Fishing on the Tennessee River is an enormously popular activity at Mousetail Landing, where bass, bream, crappie, catfish, and stripe are common catches. The park offers two boat launches, and fishing from the riverbanks is permitted anywhere within the park. Spring Creek Bay, a branch of the river, is Mousetail Landing’s pristine beach area that’s open to swimmers year round.
Old Stone Fort State Archeological Park
Mounds and earthen walls blend into cliffsides to compose the Old Stone Fort, an ancient structure that makes this state park truly unique in Tennessee. The Old Stone Fort was built by Native Americans as many as 2000 years ago during the Middle Woodland Period, and archeological evidence shows that the area was used continually by humans for 500 years. To me, these details make this one of the most fascinating places in Tennessee.
Despite its name, the Old Stone Fort isn’t really a fort at all. The 1.5-mile wall forms an enclosure on a hilltop, with the entrance at the exact place where the sun rises on the summer solstice. Archeologists believe that the Stone Fort was used by Native Americans as a ceremonial gathering place for this annual event.
The most popular activity in the park is to hike the Old Stone Fort Enclosure Trail, which traces the wall and features 12 interpretive panels explaining the history and significance of the remnants. Another thing that makes this trail great are the views of the park’s three largest waterfalls: Step Falls, Blue Hole Falls, and Big Falls.
Like Henry Horton, this park is situated along the Duck River, making fishing for bass, bream, and catfish another popular activity.
Tims Ford State Park
Tims Ford State Park is yet another favorite among all types of water-enthusiasts, as it sits on the shores of gorgeous Tims Ford Lake. The lake is formed by an enormous dam in the Elk River and offers more than 200 miles of picturesque shoreline for the enjoyment of boaters, swimmers, and fishermen. At the Lakeview Marina, visitors can rent pontoon boats as well as canoes and kayaks to enjoy a day on the water.

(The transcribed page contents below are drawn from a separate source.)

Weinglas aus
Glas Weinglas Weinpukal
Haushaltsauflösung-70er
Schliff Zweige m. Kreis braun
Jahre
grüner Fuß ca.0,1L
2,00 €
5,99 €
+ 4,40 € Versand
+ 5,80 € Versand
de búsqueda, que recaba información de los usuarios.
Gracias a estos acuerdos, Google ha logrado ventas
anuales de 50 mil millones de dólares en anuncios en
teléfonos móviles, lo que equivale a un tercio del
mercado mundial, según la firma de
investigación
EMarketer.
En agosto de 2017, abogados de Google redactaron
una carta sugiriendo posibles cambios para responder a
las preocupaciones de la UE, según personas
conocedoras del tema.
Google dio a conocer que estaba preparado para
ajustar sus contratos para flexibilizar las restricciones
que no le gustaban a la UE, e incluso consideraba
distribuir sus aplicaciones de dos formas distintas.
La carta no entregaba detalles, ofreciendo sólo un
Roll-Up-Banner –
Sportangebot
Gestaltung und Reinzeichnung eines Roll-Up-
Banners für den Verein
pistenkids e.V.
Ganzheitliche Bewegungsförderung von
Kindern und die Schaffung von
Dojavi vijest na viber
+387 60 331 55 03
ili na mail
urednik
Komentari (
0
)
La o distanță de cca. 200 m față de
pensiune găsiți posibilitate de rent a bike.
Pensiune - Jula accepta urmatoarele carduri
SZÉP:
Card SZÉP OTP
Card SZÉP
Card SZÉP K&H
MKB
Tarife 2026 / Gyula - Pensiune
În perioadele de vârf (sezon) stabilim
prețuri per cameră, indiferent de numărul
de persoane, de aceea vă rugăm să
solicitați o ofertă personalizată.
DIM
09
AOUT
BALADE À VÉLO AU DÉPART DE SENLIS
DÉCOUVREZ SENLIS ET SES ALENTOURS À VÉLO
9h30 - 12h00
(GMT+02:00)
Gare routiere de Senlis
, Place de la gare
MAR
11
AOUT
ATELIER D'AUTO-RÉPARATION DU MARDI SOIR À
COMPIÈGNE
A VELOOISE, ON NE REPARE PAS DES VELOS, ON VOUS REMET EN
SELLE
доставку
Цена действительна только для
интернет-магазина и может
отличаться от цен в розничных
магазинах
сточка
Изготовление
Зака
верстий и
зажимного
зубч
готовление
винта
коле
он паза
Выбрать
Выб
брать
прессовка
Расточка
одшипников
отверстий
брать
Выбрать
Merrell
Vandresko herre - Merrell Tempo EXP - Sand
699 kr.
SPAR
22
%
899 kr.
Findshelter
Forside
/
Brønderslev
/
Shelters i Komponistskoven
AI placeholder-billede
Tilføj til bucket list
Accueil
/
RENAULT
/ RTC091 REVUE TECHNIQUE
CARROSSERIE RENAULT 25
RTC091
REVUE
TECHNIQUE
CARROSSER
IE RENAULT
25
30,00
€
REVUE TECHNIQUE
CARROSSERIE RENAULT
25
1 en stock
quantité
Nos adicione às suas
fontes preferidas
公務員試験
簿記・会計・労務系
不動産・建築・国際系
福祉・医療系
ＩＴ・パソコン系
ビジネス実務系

There are about seven miles of hiking trails within Tims Ford, where you can explore the beautiful lake and woodland landscapes that make this park so special. For the most well-rounded hiking experience, I recommend that you combine the Lost Creek Overlook Trail and the Marble Plains Loop Trail for a 3.7-mile tour of the forest where you’ll have nice lake views and traverse photo-worthy swinging bridges.
Biking is another favorite activity at Tims Ford, with its seven miles of paved pathways connecting the major areas of the park, as well as a 16-mile out-and-back route along the reservoir shoreline.
And, of course, fishing is an ever-popular pastime at Tims Ford, which is known for a variety of bass and holds several tournaments each year. The park also boasts the Bear Trace golf course and an Olympic-sized swimming pool for summer guests.
Whether you like to rough it or prefer something more civilized, you’ll find many great places to stay among the park’s cabins, campgrounds, and island campsites.
Whether I’m camping out or just escaping for the day, I’m always impressed by wide range of places to explore in this part of the state. From its calm lakes to its rocky cedar glades, this part of Tennessee is home to an amazing array of landscapes and ecosystems. Whether you love to chase largemouth bass, trek to waterfalls, or wander among the relics of Native Americans and pioneers, you’ll find the perfect adventure in the state parks of South Central Tennessee.